In a trading update Thursday (Jan. 19), CEO Kenny Wilson said that while demand for the brand’s famous eight-eyelet boots remained resilient, its third-quarter revenue fell short of the British company’s expectations, leading it to rethink its digital strategy.
Wilson said missed expectations were due to a combination of “significant operational issues creating a bottleneck” at its distribution center in Los Angeles and weaker-than-expected direct-to-consumer (D2C) sales, caused in part by “unseasonably warm weather.”
The company’s stock, down nearly 60% since Dr. Martens went public in 2021, dropped again following the news. The report showed Dr. Martens’ anticipating full-year profits of between $308 million and $320 million, a figure about $32 million lower than earlier projections.
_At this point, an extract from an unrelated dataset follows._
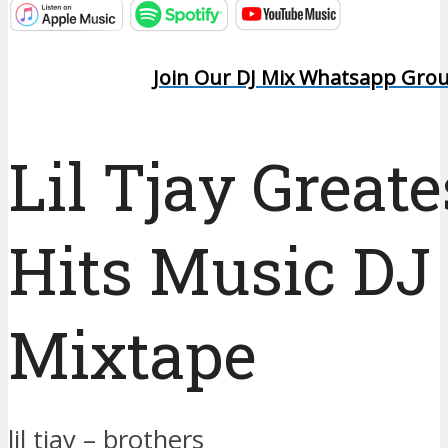
Join Our DJ Mix Whatsapp Gro
Lil Tjay Greate
Hits Music DJ
Mixtape
lil tjay – brothers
Dr. Martens said the impact of its distribution issues in Los Angels “and a more uncertain economic environment are likely to impact FY24 revenue growth.”
The company said it has been reviewing the benefits of selling into “pure-play wholesale eCommerce accounts”, especially in Europe, Africa and the Middle East, and have decided to scale back the volume of those sales.
“Over time, the benefit will be to underpin [direct-to-consumer] mix expansion but in FY24, revenue growth will be impacted,” the company said. “These factors together lead us to believe FY24 revenue growth will be mid to high single digits on a constant currency basis.”
Earlier this week, PYMNTS examined the pitfalls D2C brands can face by remaining digital-only in an interview with Joey Zwillinger, co-founder and co-CEO of D2C footwear company Allbirds
While Allbirds has a traditional retail presence, Zwillinger said physical channels could be vital to fostering trust in the brand, while third-party retailers attract new consumers.
“Brands need to give new customers who might be on the fence about buying their products an opportunity to feel and test out the product,” he said. “Being purely D2C can hinder long-term potential because reach is limited. Brands must meet consumers where they are. At Allbirds, we’ve held an omnichannel vision for the company ever since we started.”
Zwillinger noted that Allbirds launched 22 stores last year. The company’s partnerships with traditional retailers like REI, Dick’s Sporting Goods and Nordstrom — which has also worked with Dr. Martens — have exposed the brand to new customers. 
Still, some innovations can improve eCommerce channels’ ability to connect with consumers. Zwillinger pointed to digital try-on and metaverse options as technologies that could “shrink the gap in immersive-ness” between digital and physical sales.